Denpasar, Baliberkabar.id – Praktisi hukum sekaligus tokoh politik, Gede Pasek Suardika (GPS), memberikan komentar keras terhadap proses hukum yang menjerat pasangan muda penjual sayur di Denpasar. Keduanya dijerat pasal pencurian dengan pemberatan setelah mengambil peralatan catering sebagai jaminan utang yang tak kunjung dibayar.
Melalui akun media sosial pribadinya, GPS menyebut kasus ini lebih tepat dikategorikan sebagai kriminalisasi.
“Kok segininya pelaksanaan penegakan hukum kita? Jujur sedih saja melihat penegakan hukum yang lebih pas terlihat kriminalisasi,” tulis GPS.
Ia menilai perkara ini seharusnya bisa diselesaikan dengan restoratif justice, bukan dipaksakan menjadi perkara pidana pencurian. Apalagi, barang-barang yang sempat disita sudah dikembalikan utuh setelah utang dilunasi.
“Kalau tidak bisa restoratif justice ya bebaskan saja sudah. Di Lapas juga akan habiskan uang negara untuk membiayai konsumsi pelaku yang sebenarnya bukan penjahat. Biar jadi efek jera bagi orang yang tidak suka bayar utang lalu berlindung dengan pasal model begini,” tegasnya.
Kasus ini bermula pada 20 September 2024, ketika pasangan Putu Prasuta dan Ni Wayan Diantari mendatangi gudang catering di Jalan Drupadi, Denpasar, untuk menagih piutang senilai Rp10,4 juta.
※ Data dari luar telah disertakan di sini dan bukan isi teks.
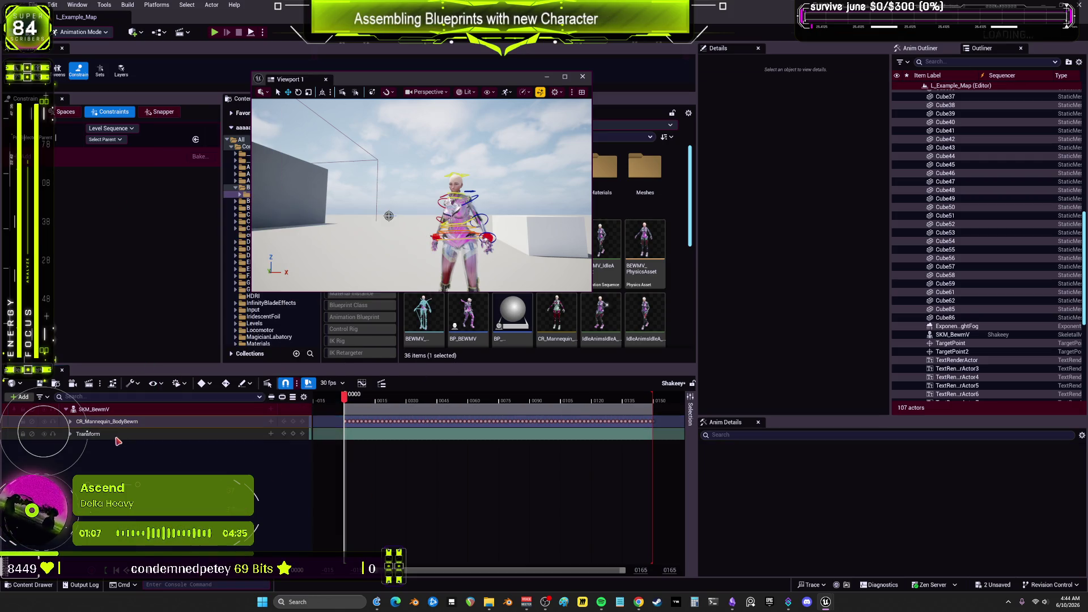
{"action": "left_click", "coordinate": [271, 421]}
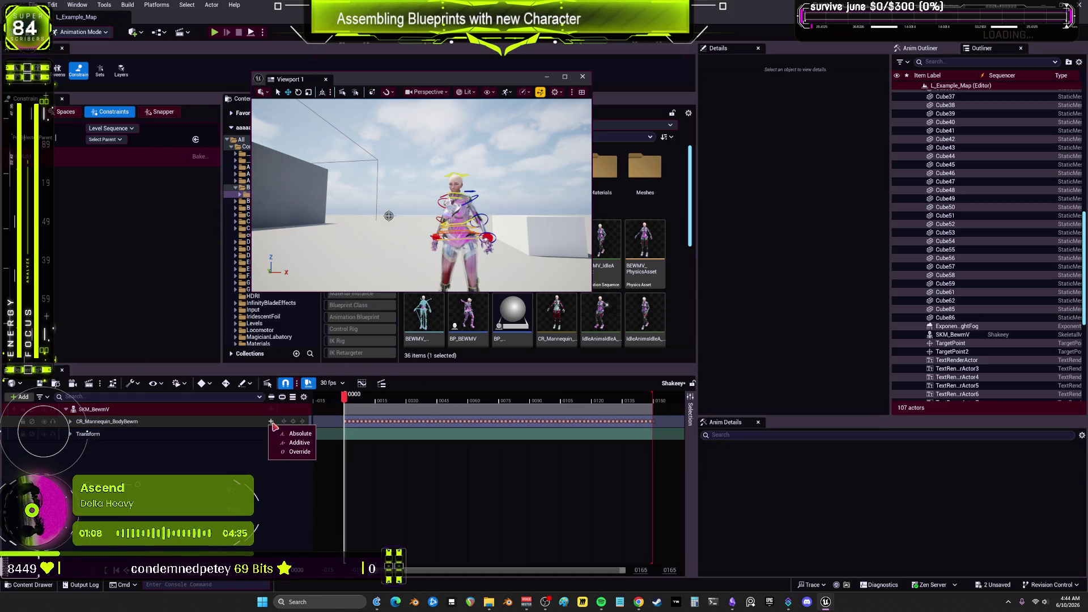
{"action": "left_click", "coordinate": [306, 447]}
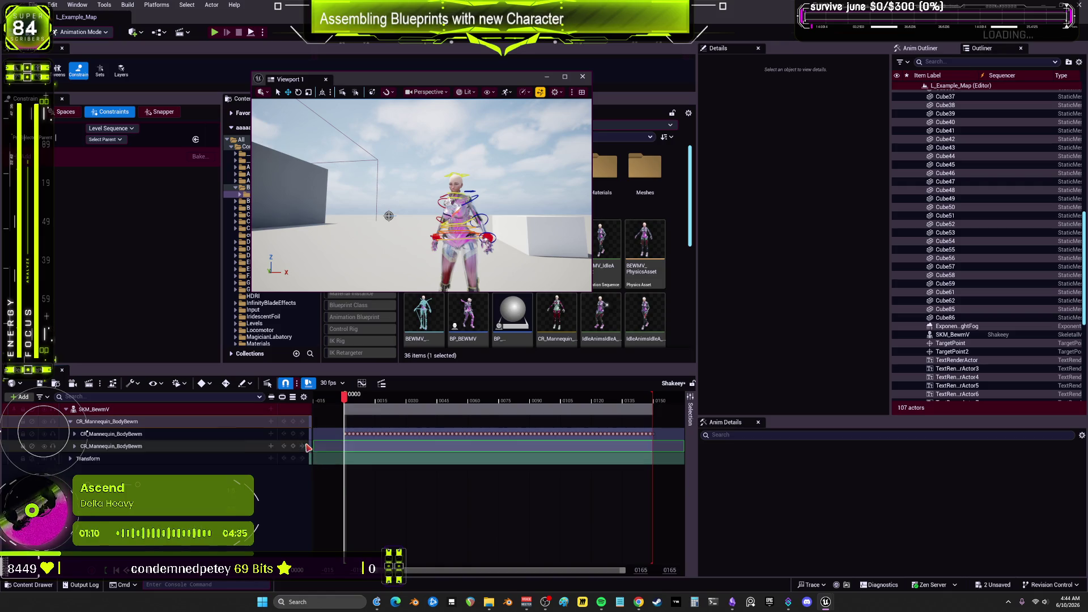
{"action": "left_click", "coordinate": [103, 446]}
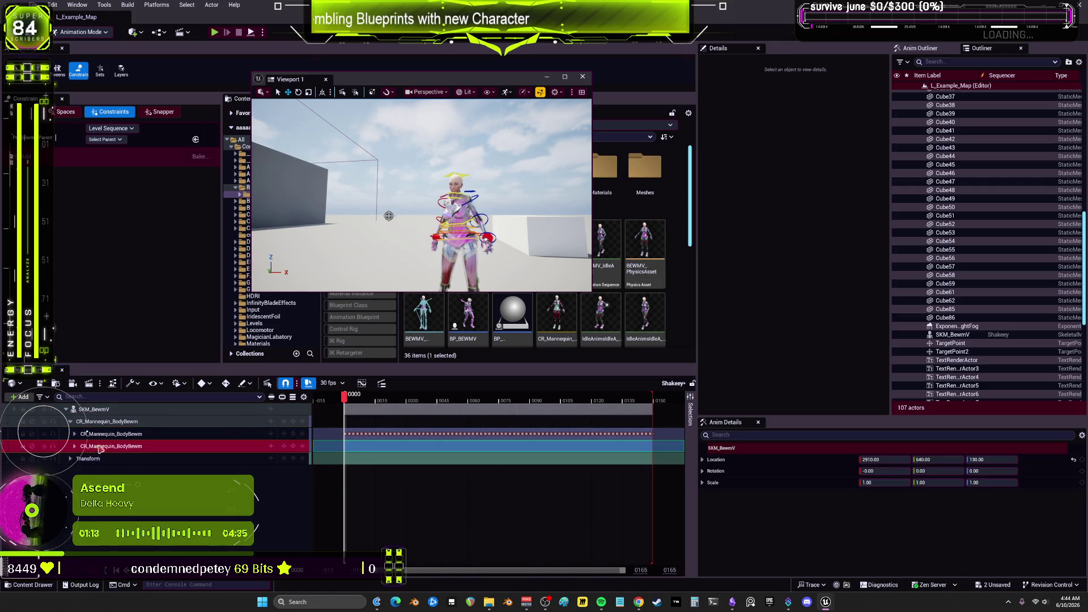
{"action": "left_click_drag", "start_coordinate": [397, 79], "coordinate": [630, 154]}
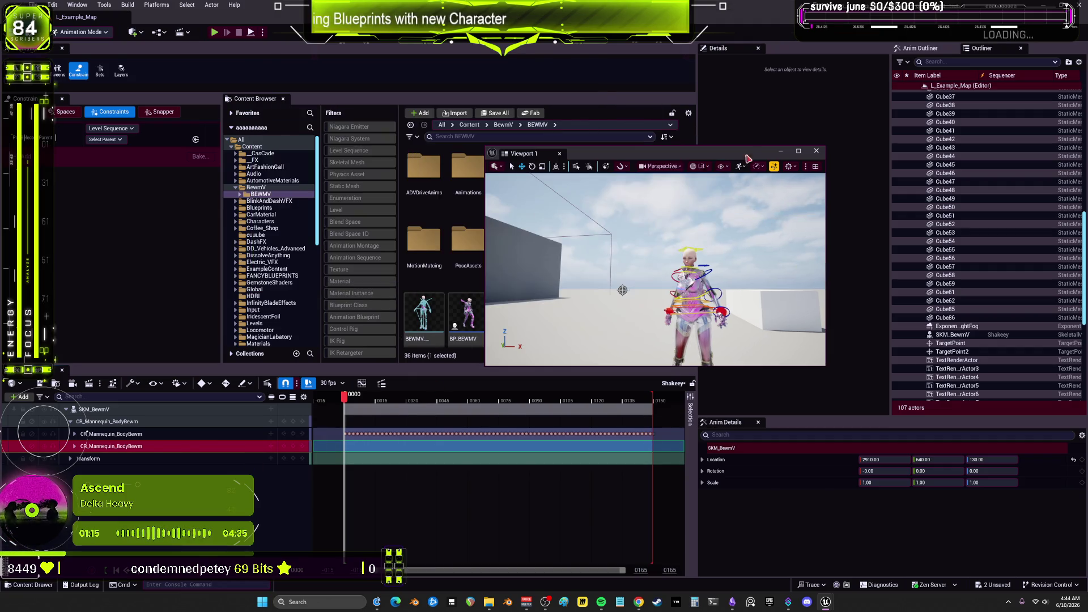
Search Content for 'bott' and drag myShakeyBottle into Sequencer as a spawnable
{"action": "left_click", "coordinate": [470, 137]}
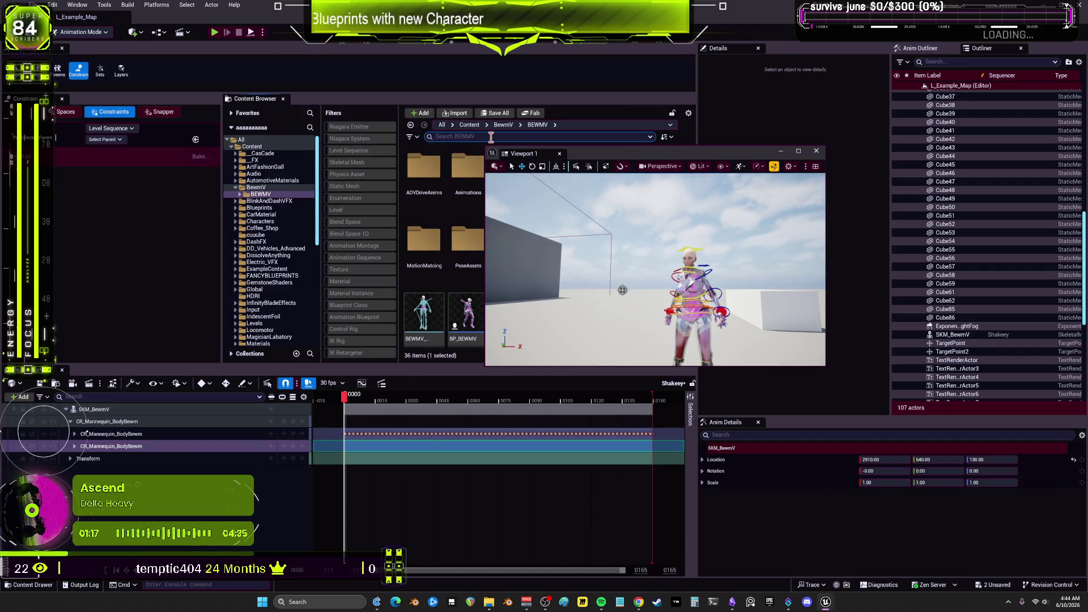
{"action": "type", "text": "hott"}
Karena tak kunjung dibayar, keduanya mengambil sejumlah barang sebagai jaminan, antara lain dua unit freezer dan dua kompor gas.
Keduanya menyampaikan bahwa barang tersebut akan dikembalikan setelah utang dilunasi. Aksi ini bahkan disaksikan pecalang dan warga sekitar. Namun, pemilik catering melaporkannya ke polisi.
Pasangan tersebut kemudian didakwa melanggar Pasal 363 Ayat (1) KUHP tentang pencurian dengan pemberatan, dengan ancaman hukuman hingga tujuh tahun penjara.
Tim kuasa hukum dari LBH Taksu Bali menilai perkara ini adalah bentuk kriminalisasi. Menurut mereka, tidak ada niat jahat (mens rea) karena barang-barang yang disita telah dikembalikan begitu utang dibayar pada 23 September 2024.
“Perbuatan ini berawal dari hubungan hutang-piutang. Unsur pencurian jelas tidak terpenuhi,” ujar kuasa hukum.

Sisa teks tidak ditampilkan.